A Democratic and Pluralistic Society, Article 10(3) TFEU, Article 12 CFR and Article 11 CFR

However, whereas the Hungarian Sovereignty Bill does have an effect on the fairness of elections and electoral rights, its actual focus lies elsewhere: The Hungarian Sovereignty Bill is aimed at shrinking civic space in Hungary, at further weakening civil society and at intimidating any individual or organisation opposing the government. It undermines the existence of a pluralist and free society as a very precondition for democracy and free and fair elections.

Whereas the Union tends to emphasise the importance of national institutions such as courts, electoral commissions, and parliaments for the protection of democracy, it also recognises that political rights and freedoms are the cornerstone of democracy. As such, the ECJ has held that the freedom of expression as enshrined in Article 11 CFR is ‘an essential foundation of a pluralist, democratic society’ and reflects ‘the values on which the Union, in accordance with Article 2 TEU, is based’ (see here at para. 31 and here at para. 93). Further, the ECJ confirmed that ‘the right to freedom of association constitutes one of the essential bases of a democratic and pluralist society, inasmuch as it allows citizens to act collectively in fields of mutual interest and in doing so to contribute to the proper functioning of public life’ (here at para. 112) and that the importance of media freedom ‘in a democratic and pluralistic society must be stressed in particular’(here at para. 57).

The same was emphasised by the European Commission in its very recent Recommendation on promoting the engagement and effective participation of citizens and civil society organisations in public policy-making processes: The freedom of association and the freedom of assembly allow ‘citizens to act collectively in fields of mutual interest and in doing so to contribute to the proper functioning of public life’. As such, civil society carries out a key role as ‘public watchdog’ and constitutes one of the essential bases of a democratic and pluralist society.

The existence of such a free and pluralistic civil society is not only relevant to national democracy. Rather, and as previously argued, European democracy requires Member State democracy. According to Article 10(3), every citizen shall have the right to participate in the democratic life of the Union, to form assemblies, to exercise their right to free speech, to have access to information. It is the citizen who has a double function, who is part of the whole of European citizens, on the one hand, and part of a national people, on the other hand (see here). Just as Courts need to be protected so that judges can exercise their duties under EU and national law, civil society as a whole needs to be protected so that citizens fulfil their role in a democracy.
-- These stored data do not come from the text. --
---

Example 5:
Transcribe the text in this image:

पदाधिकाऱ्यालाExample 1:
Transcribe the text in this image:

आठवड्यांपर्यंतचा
If one follows the argument until this point, then one might rightly object that the provisions of the CFR, according to Article 51(1), only apply to Member States when they are implementing Union Law, and that equally, the scope of Article 10(3) TEU does not extend to so-called ‘purely internal’ situations. As such, one could object that even though the Hungarian Defence of Sovereignty Bill does constitute a brazen attack on civil society, it just falls outside the scope of Union law. However, this is exactly where Article 2 TEU comes in.

 

Civil Society as an element of democracy protected under Article 2 TEU?
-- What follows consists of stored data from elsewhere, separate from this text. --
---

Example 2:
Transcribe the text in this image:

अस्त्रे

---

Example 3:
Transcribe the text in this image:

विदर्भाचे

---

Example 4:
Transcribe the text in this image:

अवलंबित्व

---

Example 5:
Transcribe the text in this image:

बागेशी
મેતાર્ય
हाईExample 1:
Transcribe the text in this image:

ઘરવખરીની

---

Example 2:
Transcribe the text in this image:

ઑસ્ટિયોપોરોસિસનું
Under the widely accepted theory of mutual amplification (see for example here, p. 1205 et seq), specific Treaty provisions give concrete expression to Article 2 TEU and the operationalised Article 2 TEU extends the scope of these Treaty provisions to purely internal situations. Here, then, one could see Civil Society protected under a variety of provisions:

Firstly, one could argue that Article 14(3) TEU does not only require free and fair elections to the European Parliament. Rather, amplified with Article 2 TEU, this also pre-supposes that Member States guarantee the preconditions for free and fair elections such as free media, free speech, the freedom of assembly, and an open civic space more broadly.

Secondly, and in the same vein, one could argue that under Article 10(2) and 10(3) TEU the Union’s democracy and Member State democracy are so heavily intertwined, that, read in light of the Member State’s constitutional precommitment (here at para. 63) to respect Article 2 TEU values, Member State democracy cannot be reduced to the holding of regular elections. Rather, if civil society as the cornerstone of a liberal democracy is undermined, elections are rendered meaningless.

Thirdly, one could argue that the Hungarian Defence of Sovereignty Bill undermines the essence of fundamental rights guaranteed by Article 2 TEU so that Article 2 TEU triggers the application of the Charter and hence opens up the possibility to claim a violation of Article 11 and 12 CFR. This of course, seems slightly circular, given that one would have to establish a violation of Article 2 TEU to then apply the Charter and find a specific violation of a Charter right.

The case of the Hungarian Sovereignty Bill, however, suggests a fourth solution: The role of civil society is neither fully captured by the provisions of the CFR such as Article 11 and 12, nor of Article 10(3) TEU. This is exemplified by the Commission’s Recommendation on the matter, which refers to various provisions of EU law, but cannot pinpoint how exactly civil society and civic space is protected. Equally, the provisions on free and fair elections do not fully capture the need for and relevance of civil society. A civil society needs not only be protected before elections. It is an intrinsic element of any democracy which needs to function and be protected at all times.

If, however, none of the previously mentioned provisions fully capture or protect the role of civil society, then it might be an element so central to the existence of democracy that it is directly protected by Article 2 TEU. After all, Article 2 TEU refers to democracy in a pluralist society, and the idea to enforce Article 2 TEU as a free-standing provision is not new (see here). Even though the values listed in the second sentence of Article 2 TEU (here: pluralism) have a different status than the ones listed in the first sentence of Article 2 TEU (here: democracy), and even though it seems to be agreed (see for example here in Section B) that the second sentence of Article 2 TEU cannot ascribe values to the societies of Member States,  it is submitted that it can serve to further determine the substance of the Union’s values enshrined in the first sentence of Article 2 TEU. In other words: It can help to determine what the Member States need to provide to put Article 2 TEU values into practice in daily life. The Commission, for example, has underlined that for Member States to not just subscribe to democracy but practice it, there is a need to guarantee ‘democratic freedoms, including political pluralism‘ (see here, p. 43). As such, and considering the vital importance of civil society for any liberal democracy, I would argue for it to be protected as one essential element of democracy under Article 2 TEU.

 

Conclusion

Some scholars question how much EU law has to say about democracy, questioning whether enough substance can be found in the Treaty provisions and the Common Constitutional Traditions of Member States (see for example Monica Claes here, p. 69, and Vissers, here). Whereas it remains to be determined how far the EU can constrain the democratic practices of Member States, this blogpost has aimed to show that EU law does not stay totally mute when it comes to national democracy, and that at least some basic elements can be drawn from the Treaties.

Whereas, at a first glance, Treaty provisions seem to have a heavy procedural focus on elections and institutions, the Hungarian Sovereignty Bill serves as the perfect example to demonstrate that to effectively address democratic backsliding, the EU’s conception of democracy must not be limited to institutional and procedural safeguards but must be anchored in the citizens and civil society itself. In light of this, and in order to fulfil its self-imposed Democracy Action Plan, it is to be hoped that the European Commission does take action against the Hungarian Defence of Sovereignty Bill.